Auch bei der Bank of England sank sie am Mittwoch von 74% auf 56%, so Reid weiter, bei der Bank of Canada von 78% auf 53% und bei der Reserve Bank of Australia von 25% auf 21%.

INTERVENTIONSWARNUNG

Die US-Aktienfutures zeigten wieder nach unten, nachdem die Wall Street am Mittwoch um rund 1% gefallen war. Der Anstieg der Treasury-Renditen sorgte dafür, dass sie auf dem höchsten Stand seit November blieben.

In Asien gab der MSCI-Index für den asiatisch-pazifischen Raum außerhalb Japans über Nacht um 0,4% nach und verringerte damit einige frühere Verluste, während der japanische Nikkei um 0,35% fiel.

Das Hauptaugenmerk lag jedoch auf dem angeschlagenen Yen, nachdem der rasante Anstieg des Dollars die japanische Währung auf ein 34-Jahres-Tief von 153,24 je Dollar gedrückt hatte.

Er gab leicht auf 153,05 Yen nach, da das Risiko eines staatlichen Eingreifens nun möglicherweise groß ist. Japans oberster Währungsdiplomat, Masato Kanda, warnte am Mittwoch, dass die Behörden keine Schritte ausschließen würden, um auf ungeordnete Wechselkursbewegungen zu reagieren.

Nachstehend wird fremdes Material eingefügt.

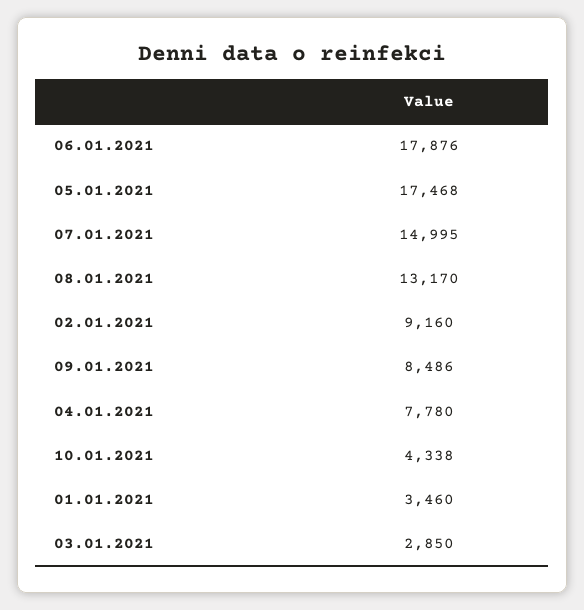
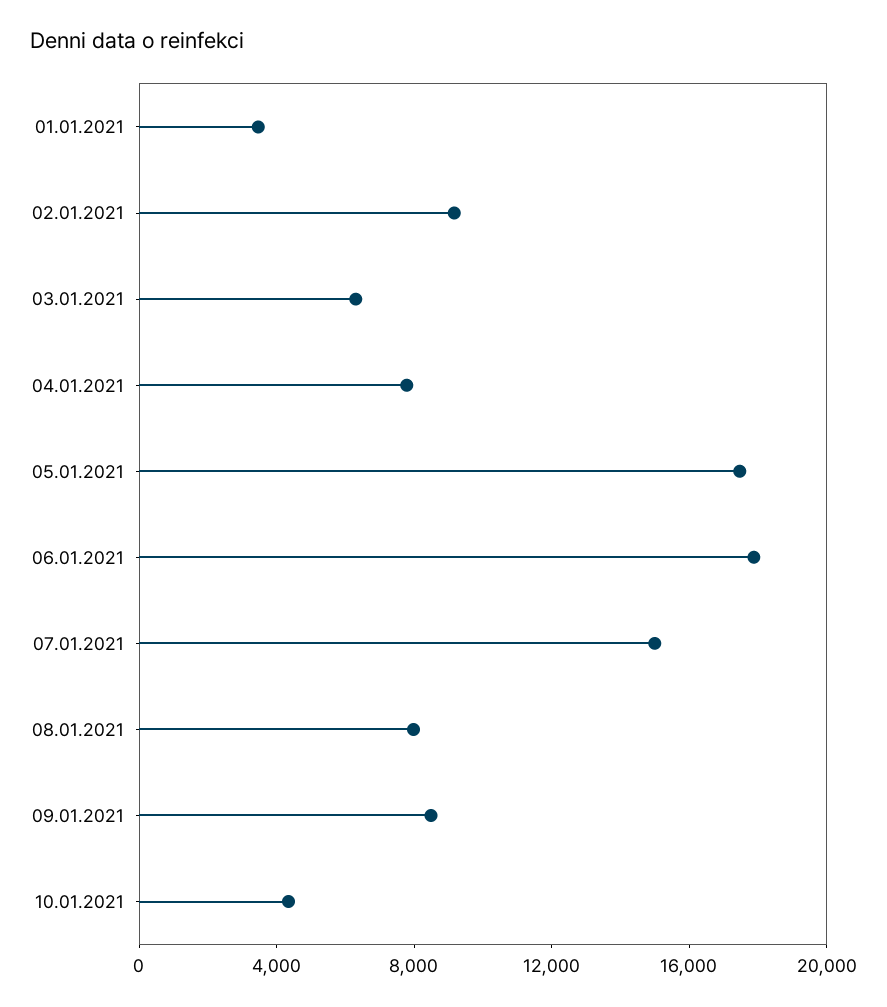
08.01.2021: 13170 -> 8000
03.01.2021: 2850 -> 6000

"Es ist wichtig, dass sich die Wechselkurse stabil bewegen und die wirtschaftlichen Fundamentaldaten widerspiegeln", fügte der japanische Premierminister Fumio Kishida am Donnerstag auf die Frage nach dem Kursverfall des Yen hinzu.

Es mag wie eine Überreaktion auf eine verfehlte US-Inflationsrate von weniger als einem Zehntelprozentpunkt erscheinen, aber der heftige Anstieg der Verbraucherpreise im März hat die Märkte aufgerüttelt und Zweifel an einer Zinssenkung in den USA vor den Wahlen im November aufkommen lassen.

Bei den Rohstoffen zeigten sich die Metallpreise angesichts eines starken Dollars widerstandsfähig, während der Ölpreis Zuwächse verzeichnete, nachdem er nach einem israelischen Angriff, bei dem drei Söhne eines Hamas-Führers getötet wurden, um mehr als 1% gestiegen war und die Befürchtung genährt hatte, dass die Waffenstillstandsgespräche ins Stocken geraten könnten.

Brent sank um 0,5% auf knapp über $90 pro Barrel, und US-Rohöl gab leicht auf $85,70 pro Barrel nach. Der Goldpreis stieg um 0,2% auf $2.338,79 je Unze und hielt sich damit in der Nähe seines Rekordhochs von dieser Woche.